Konstas flicked switch, now to walk his talk
Australia’s rookie opener struck a nerve in India’s premier fast bowler that not even seasoned Bumrah watchers knew existed.
Sam Konstas is playing with fire. Why would he annoy the best fast bowler in the world so much as to get him fired up? To flick a switch that probably even Jasprit Bumrah wasn’t aware existed in him. That too with just two deliveries in the day’s play.
This is not to blame the teenager for his opening partner Usman Khawaja playing back to a full delivery and getting nicked off by Bumrah. But the Indian captain, who at best smiles at the opponent after knocking him out, ended up reacting in snarly fashion, taking a few steps in anger towards Konstas, before letting out a bellowing roar that echoed around the SCG.
It was the kind of inspired ending the Indians desperately needed after having once again failed to give themselves the early running in a Test that they’ve batted first in. And of course, it had to come from Bumrah, who’s now either batted or bowled on each day of this incredible Border Gavaskar Trophy series, in which he’s probably been the most influential player.
However, despite the dramatic finish, which we have got used to this summer, it was still Australia’s day overall. It was the kind of day that those of us who grew up elsewhere would imagine Test cricket to be like in Australia. Especially at this late stage of a long series, with the visiting team seemingly with one foot on the flight back home.
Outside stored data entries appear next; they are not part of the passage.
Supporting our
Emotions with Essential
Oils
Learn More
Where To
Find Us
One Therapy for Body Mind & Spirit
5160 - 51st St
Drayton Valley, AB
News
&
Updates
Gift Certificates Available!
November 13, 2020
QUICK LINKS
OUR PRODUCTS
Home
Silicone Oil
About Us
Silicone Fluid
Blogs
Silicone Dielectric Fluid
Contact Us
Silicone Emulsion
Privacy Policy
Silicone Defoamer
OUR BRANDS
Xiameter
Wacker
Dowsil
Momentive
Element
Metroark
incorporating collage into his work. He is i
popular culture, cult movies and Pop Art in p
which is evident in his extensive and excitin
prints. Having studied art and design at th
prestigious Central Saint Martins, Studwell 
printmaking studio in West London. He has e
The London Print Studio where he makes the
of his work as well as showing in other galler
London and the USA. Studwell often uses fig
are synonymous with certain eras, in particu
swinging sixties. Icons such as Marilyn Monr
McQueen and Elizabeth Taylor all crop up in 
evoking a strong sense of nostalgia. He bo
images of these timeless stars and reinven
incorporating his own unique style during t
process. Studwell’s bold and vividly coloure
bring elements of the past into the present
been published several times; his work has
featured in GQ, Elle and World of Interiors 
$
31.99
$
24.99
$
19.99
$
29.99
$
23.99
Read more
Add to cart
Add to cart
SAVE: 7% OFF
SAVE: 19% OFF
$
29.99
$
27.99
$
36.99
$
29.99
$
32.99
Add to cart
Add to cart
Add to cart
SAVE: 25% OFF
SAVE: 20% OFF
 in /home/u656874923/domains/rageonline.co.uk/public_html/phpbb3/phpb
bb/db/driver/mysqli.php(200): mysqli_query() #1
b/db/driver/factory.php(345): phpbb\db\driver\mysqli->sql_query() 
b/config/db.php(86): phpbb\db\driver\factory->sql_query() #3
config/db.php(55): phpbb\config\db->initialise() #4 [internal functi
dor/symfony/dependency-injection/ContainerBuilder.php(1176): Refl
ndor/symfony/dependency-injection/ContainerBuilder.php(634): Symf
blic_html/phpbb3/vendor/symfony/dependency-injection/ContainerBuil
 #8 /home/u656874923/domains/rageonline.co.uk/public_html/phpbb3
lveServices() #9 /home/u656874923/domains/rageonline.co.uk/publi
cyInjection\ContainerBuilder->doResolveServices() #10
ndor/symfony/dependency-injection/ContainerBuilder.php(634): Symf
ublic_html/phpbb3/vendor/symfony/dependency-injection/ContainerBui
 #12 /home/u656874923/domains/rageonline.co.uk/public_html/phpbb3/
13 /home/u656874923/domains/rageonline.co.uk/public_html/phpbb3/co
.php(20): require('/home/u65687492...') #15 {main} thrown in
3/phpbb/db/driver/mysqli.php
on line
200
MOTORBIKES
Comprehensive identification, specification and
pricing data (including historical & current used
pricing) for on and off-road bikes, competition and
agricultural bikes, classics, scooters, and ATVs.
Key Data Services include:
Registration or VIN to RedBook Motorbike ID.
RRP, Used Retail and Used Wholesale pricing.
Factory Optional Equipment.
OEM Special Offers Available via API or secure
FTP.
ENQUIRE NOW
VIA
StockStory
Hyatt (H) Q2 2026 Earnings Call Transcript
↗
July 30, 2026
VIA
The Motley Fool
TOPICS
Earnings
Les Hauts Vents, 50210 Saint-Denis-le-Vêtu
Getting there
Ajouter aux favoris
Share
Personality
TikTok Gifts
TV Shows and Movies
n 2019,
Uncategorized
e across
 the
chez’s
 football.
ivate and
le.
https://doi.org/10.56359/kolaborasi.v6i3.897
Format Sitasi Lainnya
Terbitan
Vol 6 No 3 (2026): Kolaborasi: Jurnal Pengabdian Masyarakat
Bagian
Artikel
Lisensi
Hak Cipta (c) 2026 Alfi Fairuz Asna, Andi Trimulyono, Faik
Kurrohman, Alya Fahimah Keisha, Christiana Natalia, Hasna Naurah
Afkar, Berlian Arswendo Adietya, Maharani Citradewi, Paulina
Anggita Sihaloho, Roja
For, during large periods of the day’s play, India did look a bit jaded and a bit fatigued with bat in hand. Even as a marauding Australian team ran through them with their tails up, leaving the visitors battered and bruised, quite literally. The Indian physio must have run out on at least a dozen occasions through the day’s play. From tending to biceps, necks, forearms, midriff and even the nether regions. Mainly most of the attention was bestowed on Rishabh Pant, who did bat the longest for India.
It had all the elements of that rather familiar narrative. You could have easily imagined the series scoreline having been 3-0 or 4-0. And not 2-1, with the series still alive and India still with a very live opportunity to draw level in Sydney and take the Border Gavaskar Trophy back with them, denying Australia a chance to win it back for the first time in 10 years.
The man who summed up Australia’s dominance on the third day of the new year was the relentless Scott Boland. There’s a special roar that welcomes Scotty at the ’G. And even if the one that greeted his arrival to the bowling crease wasn’t as rowdy as the one on his home-ground, the SCG did get to its feet in unison when Boland got his hands on the ball for the first time on Friday.
It took him four deliveries to break open the game as he does repeatedly on these shores. Like the great Glenn McGrath used to, match after match. Yashasvi Jaiswal was the one he got rid off first-up. Boland could have had two wickets in his very first over. If not for a contentious call from third umpire Joel Wilson.
Boland then did get two wickets in the same over. Like he’s done before. Like he continues to do so often when Australia most need him to.
Virat Kohli might have got away with being nicked off the first ball he faced, but Boland came back to get his man, just when the premier batter seemed to have settled into his innings. It was a lovely length delivery that deviated off the surface and had Kohli poking at it. It was more an injudicious shot from Pant, not his first for the series, that enabled Boland to break the game again before he added MCG centurion Nitish Kumar Reddy to his tally a ball later.
This was classic Boland. This was classical Australia on home soil. Ruthless and dominant.
To boot, there was also a debutant who settled into his role without doing anything extravagant. There was nothing special about what Beau Webster did on the field in his first outing in a baggy green – except that he did it with ease. He snaffled two excellent catches at slip, the second a sharp one to his left to get rid of Kohli, enhancing his reputation as being the best slip catcher in the country. And he bowled 13 very frugal overs, managing to bottle up India’s batsmen.
There was plenty on offer from the green SCG pitch, sporting a new kind of lively Tahoma grass, and the Aussies were all over the Indians, barely giving their batters room to break free. Once again, Australia on home turf as I knew it. As we all knew it.
It was attritional cricket, even if at times the attrition seemed forced, from Pant in particular, as if it was in response to all the chatter that’s emerged from the Indian dressing-room in the past few days since the MCG defeat. There was a stringent focus on caution, like he was following a new team approach, that had been laid down in the absence of the tour captain, Rohit Sharma, who was on the bench after having interestingly “opted to rest” in the deciding Test of this big series. It was also probably the perfect start to a vital year for Australian Test cricket.
Pat Cummins and his team will have the potential chance to defend the World Test Championship title at Lord’s followed by three Tests in the Caribbean, which will then lead into the Ashes against the Bazballing English. Four of those Tests will be played in this calendar year, which promises to be one of transition, with the look of the team expected to change along the way, with Konstas likely to be at the centre of it.
As for Friday, it could have been an even better start, if only Konstas had left Bumrah alone. Just maybe. At least, Konstas is still there to walk his talk. He will have to. For, a switch has been flicked for Bumrah. And he’ll be looking to take it out on the Aussies.